* _What is being asked_:
For this exercise, reproduce the records exactly as they stand and do not carry any images over.

* _Extracted page text data_:
-- -- --

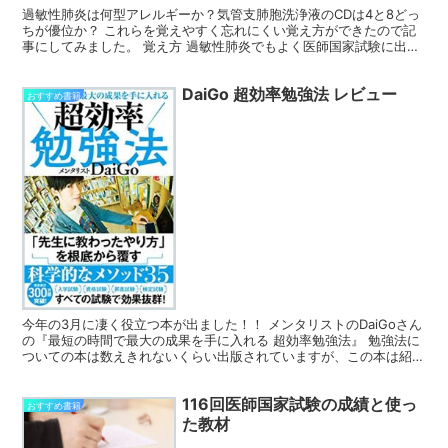
過敏性肺炎は何型アレルギーか？気管支肺胞洗浄液のCDは4と8どっ
ちが優位か？ これらを覚えやすく忘れにくい覚え方ができたので記
事にしてみました。 覚え方 過敏性肺炎でもよく医師国家試験に出題
される、夏型について記載しています。 夏型過敏性肺...
DaiGo 超効率勉強法 レビュー
おすすめ書籍
今年の3月に凄く役立つ本が出ました！！ メンタリストのDaiGoさん
の『最短の時間で最大の成果を手に入れる 超効率勉強法』 勉強法に
ついての本は数えきれないくらい出版されていますが、この本は紹介
されている全ての方法がエビデンスに基づいていま...
116回医師国家試験の成績と使っ
おすすめ書籍
た教材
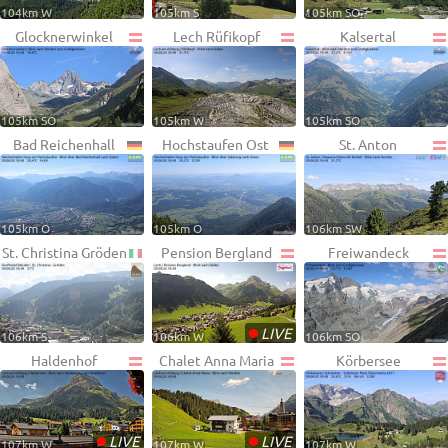
104km W
105km S
105km SO
Glocknerwinkel
Lech Rüfikopf
Kalsertal
105km SO
105km W
105km SO
Bad Reichenhall
Hochstaufen Ost
St. Anton
105km O
105km O
106km SW
St. Christina Gröden
Pension Bergland
Freiwandeck
•
LIVE
106km S
106km W
106km SO
Haldenhof
Chalet Anna Maria
Körbersee
•
•
LIVE
LIVE
107km W
107km W
107km W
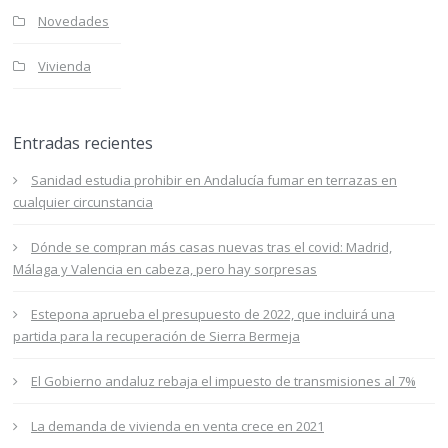
Novedades
Vivienda
Entradas recientes
Sanidad estudia prohibir en Andalucía fumar en terrazas en
cualquier circunstancia
Dónde se compran más casas nuevas tras el covid: Madrid,
Málaga y Valencia en cabeza, pero hay sorpresas
Estepona aprueba el presupuesto de 2022, que incluirá una
partida para la recuperación de Sierra Bermeja
El Gobierno andaluz rebaja el impuesto de transmisiones al 7%
La demanda de vivienda en venta crece en 2021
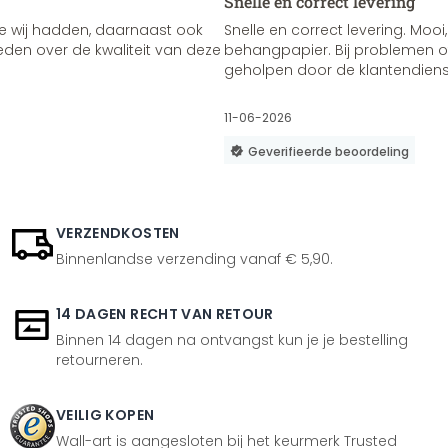
Snelle en correct levering
e wij hadden, daarnaast ook
Snelle en correct levering. Mooi,
vreden over de kwaliteit van deze
behangpapier. Bij problemen of
geholpen door de klantendienst
11-06-2026
Geverifieerde beoordeling
VERZENDKOSTEN
Binnenlandse verzending vanaf € 5,90.
14 DAGEN RECHT VAN RETOUR
Binnen 14 dagen na ontvangst kun je je bestelling
retourneren.
VEILIG KOPEN
Wall-art is aangesloten bij het keurmerk Trusted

-- -- --

* _Task response_:
過敏性肺炎は何型アレルギーか？気管支肺胞洗浄液のCDは4と8どっ
ちが優位か？ これらを覚えやすく忘れにくい覚え方ができたので記
事にしてみました。 覚え方 過敏性肺炎でもよく医師国家試験に出題
される、夏型について記載しています。 夏型過敏性肺...
DaiGo 超効率勉強法 レビュー
おすすめ書籍
今年の3月に凄く役立つ本が出ました！！ メンタリストのDaiGoさん
の『最短の時間で最大の成果を手に入れる 超効率勉強法』 勉強法に
ついての本は数えきれないくらい出版されていますが、この本は紹介
されている全ての方法がエビデンスに基づいていま...
116回医師国家試験の成績と使っ
おすすめ書籍
た教材
104km W
105km S
105km SO
Glocknerwinkel
Lech Rüfikopf
Kalsertal
105km SO
105km W
105km SO
Bad Reichenhall
Hochstaufen Ost
St. Anton
105km O
105km O
106km SW
St. Christina Gröden
Pension Bergland
Freiwandeck
•
LIVE
106km S
106km W
106km SO
Haldenhof
Chalet Anna Maria
Körbersee
•
•
LIVE
LIVE
107km W
107km W
107km W
Novedades
Vivienda
Entradas recientes
Sanidad estudia prohibir en Andalucía fumar en terrazas en
cualquier circunstancia
Dónde se compran más casas nuevas tras el covid: Madrid,
Málaga y Valencia en cabeza, pero hay sorpresas
Estepona aprueba el presupuesto de 2022, que incluirá una
partida para la recuperación de Sierra Bermeja
El Gobierno andaluz rebaja el impuesto de transmisiones al 7%
La demanda de vivienda en venta crece en 2021
Snelle en correct levering
e wij hadden, daarnaast ook
Snelle en correct levering. Mooi,
vreden over de kwaliteit van deze
behangpapier. Bij problemen of
geholpen door de klantendienst
11-06-2026
Geverifieerde beoordeling
VERZENDKOSTEN
Binnenlandse verzending vanaf € 5,90.
14 DAGEN RECHT VAN RETOUR
Binnen 14 dagen na ontvangst kun je je bestelling
retourneren.
VEILIG KOPEN
Wall-art is aangesloten bij het keurmerk Trusted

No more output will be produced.